Researchers aim to develop a tool that gives emergency management planners an estimate of the debris storms are likely to generate — allowing officials to plan, for example, where to position trucks and collection zones ahead of storms.
“The faster you can get debris off the roadway, the better you will be in terms of getting back to normal after a hurricane hits,” says Tarek Abichou, a professor of civil and environmental engineering at the FAMU-FSU College of Engineering.
- The DeFuniak Springs Municipal Airport has launched a $12.4-million expansion that includes a new terminal and runway extension. The $6.9-million terminal will feature a large lobby and include flight instruction classrooms and a pilots lounge. Airport Director Dan Edwards says construction is scheduled to take 20 months.
- Suvranu De is the new dean of the FAMU-FSU College of Engineering. De comes from the Rensselaer Polytechnic Institute in New York, where he was a professor in the School of Engineering and also headed the Department of Mechanical, Aerospace and Nuclear Engineering. “Dean De’s impressive background makes him well-suited to lead the way forward as we enter a new era of success at the college,” says FAMU President Larry Robinson.

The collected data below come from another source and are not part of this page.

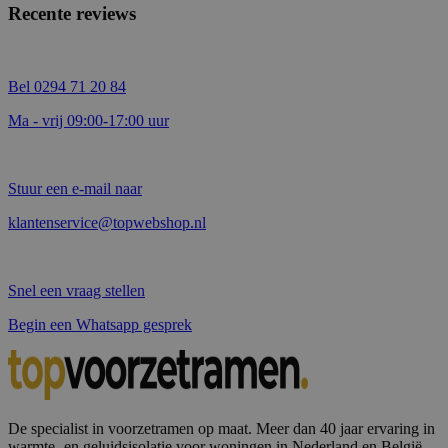
Recente reviews
Bel 0294 71 20 84
Ma - vrij 09:00-17:00 uur
Stuur een e-mail naar
klantenservice@topwebshop.nl
Snel een vraag stellen
Begin een Whatsapp gesprek
De specialist in voorzetramen op maat. Meer dan 40 jaar ervaring in
warmte- en geluidsisolatie voor woningen in Nederland en België.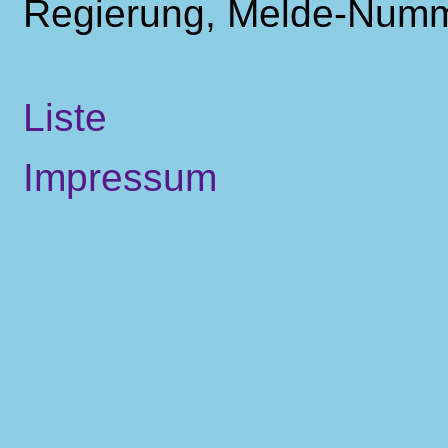
Regierung, Melde-Numme
Liste
Impressum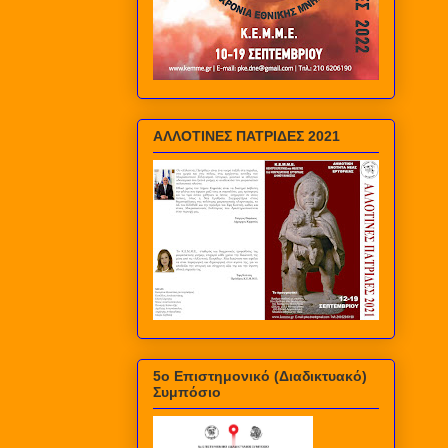
ΑΛΛΟΤΙΝΕΣ ΠΑΤΡΙΔΕΣ 2021
5ο Επιστημονικό (Διαδικτυακό)
Συμπόσιο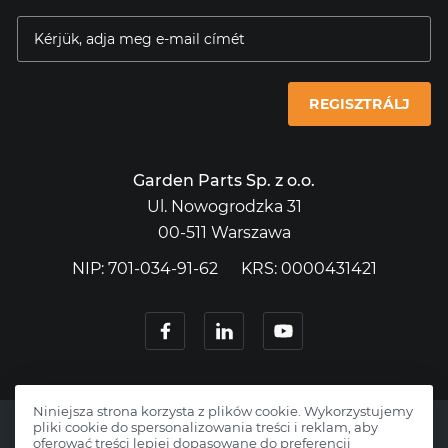
REGISZTRÁLJ
Garden Parts Sp. z o.o.
Ul. Nowogrodzka 31
00-511 Warszawa
NIP: 701-034-91-62
KRS: 0000431421
Niniejsza strona korzysta z plików cookie. Wykorzystujemy
pliki cookie do spersonalizowania treści i reklam, aby
oferować treści lepiej dopasowane do preferencji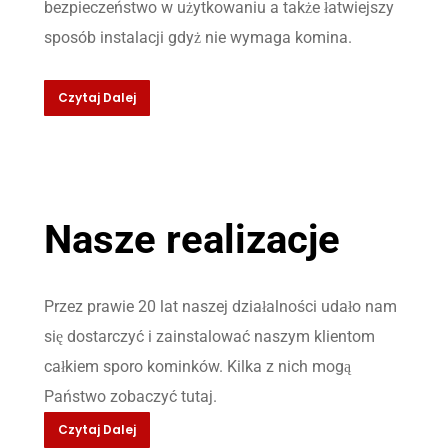
bezpieczeństwo w użytkowaniu a także łatwiejszy
sposób instalacji gdyż nie wymaga komina.
Czytaj Dalej
Nasze realizacje
Przez prawie 20 lat naszej działalności udało nam
się dostarczyć i zainstalować naszym klientom
całkiem sporo kominków. Kilka z nich mogą
Państwo zobaczyć tutaj.
Czytaj Dalej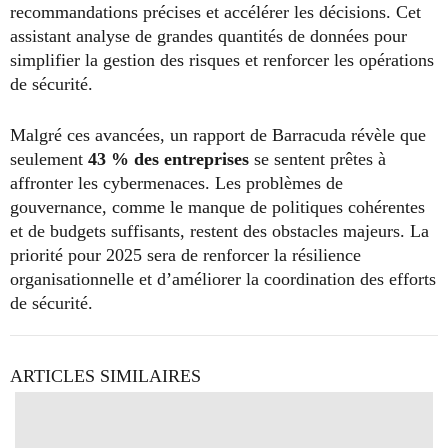
recommandations précises et accélérer les décisions. Cet
assistant analyse de grandes quantités de données pour
simplifier la gestion des risques et renforcer les opérations
de sécurité.
Malgré ces avancées, un rapport de Barracuda révèle que
seulement
43 % des entreprises
se sentent prêtes à
affronter les cybermenaces. Les problèmes de
gouvernance, comme le manque de politiques cohérentes
et de budgets suffisants, restent des obstacles majeurs. La
priorité pour 2025 sera de renforcer la résilience
organisationnelle et d’améliorer la coordination des efforts
de sécurité.
ARTICLES SIMILAIRES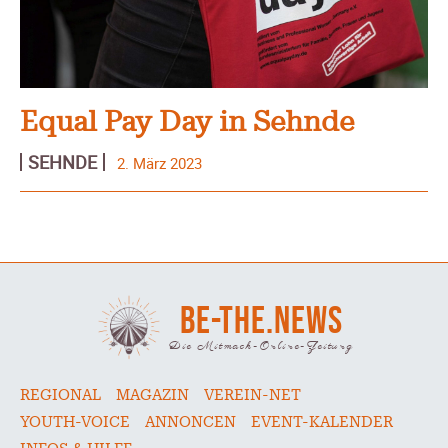
Equal Pay Day in Sehnde
SEHNDE
2. März 2023
BE-THE.NEWS
Die Mitmach-Online-Zeitung
REGIONAL
MAGAZIN
VEREIN-NET
YOUTH-VOICE
ANNONCEN
EVENT-KALENDER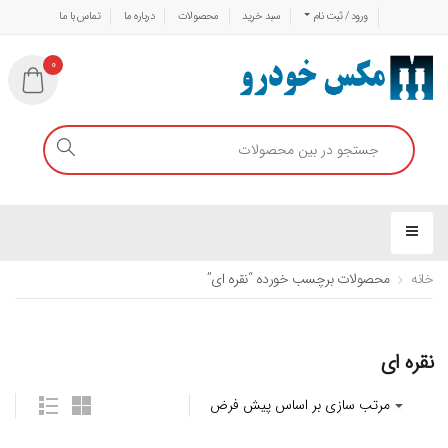
ورود / ثبت نام
سبد خرید
محصولات
درباره ما
تماس با ما
0
خانه
محصولات برچسب خورده “نقره ای”
نقره ای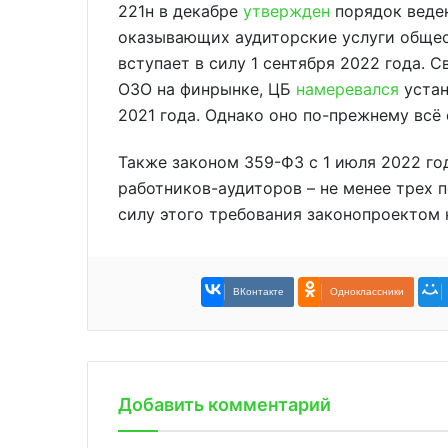
221н в декабре
утвержден
порядок веден
оказывающих аудиторские услуги общес
вступает в силу 1 сентября 2022 года. 
ОЗО на финрынке, ЦБ
намеревался
устан
2021 года. Однако оно по-прежнему всё 
Также законом 359-ФЗ с 1 июля 2022 го
работников-аудиторов – не менее трех 
силу этого требования законопроектом 
ВКонтакте
Одноклассники
Добавить комментарий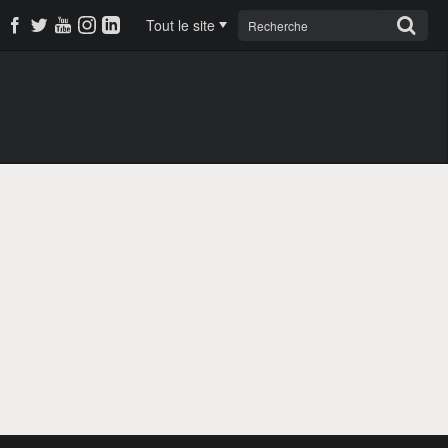
Tout le site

- Panama City-based Eastern Shipbuilding was recently awarded a contract to begin work on the company’s fourth offshore patrol cutter for the U.S. Coast Guard. In September 2016, Eastern Shipbuilding was awarded a contract to build up to 11 cutters, but after Hurricane Michael in 2018, the Coast Guard reduced the contract to four ships. The 370-foot cutters take about three years to construct. The Coast Guard has bids out for 11 additional cutters, and Eastern President Joey D’Isernia says the company will compete with other major U.S. shipbuilders for those 11 boats.
- Walton County is the No. 1 trending destination in America among travelers searching for vacation rentals, according to a recent Airbnb travel survey. The platform for vacation rentals and tourism activities cites the county’s 26-mile stretch of beaches, the area’s four state parks and large numbers of galleries and restaurants as main drivers of Walton’s current popularity.
- The U.S. Army Corps of Engineers awarded a $532-million contract to Colorado-based Hensel Phelps to repair buildings and facilities at Tyndall Air Force Base, devastated in 2018 by Category 5 Hurricane Michael. The contract calls for various projects to support flight line operations for the F-35 fighter jets expected to arrive at Tyndall, southeast of Panama City, in September. The contract is part of a $604-million investment in Tyndall and is one of the largest recent military capital contracts on record.
- Florida A&M University received $1.2 million from Frank and Laura Baker to help students with financial challenges graduate in four years. “Through our conversations with FAMU, we learned there are extremely capable students who aren’t able to graduate in four years solely due to limited financial resources,” says Frank Baker, co-founder and managing partner of the private equity firm Siris, which has an office in Florida. “We also discovered that the four-year graduation rate is a key metric in determining the amount of funding FAMU receives from the state of Florida. This made our investment decision pretty easy — getting FAMU students in the workforce sooner and potentially unlocking more state funding,” Baker says.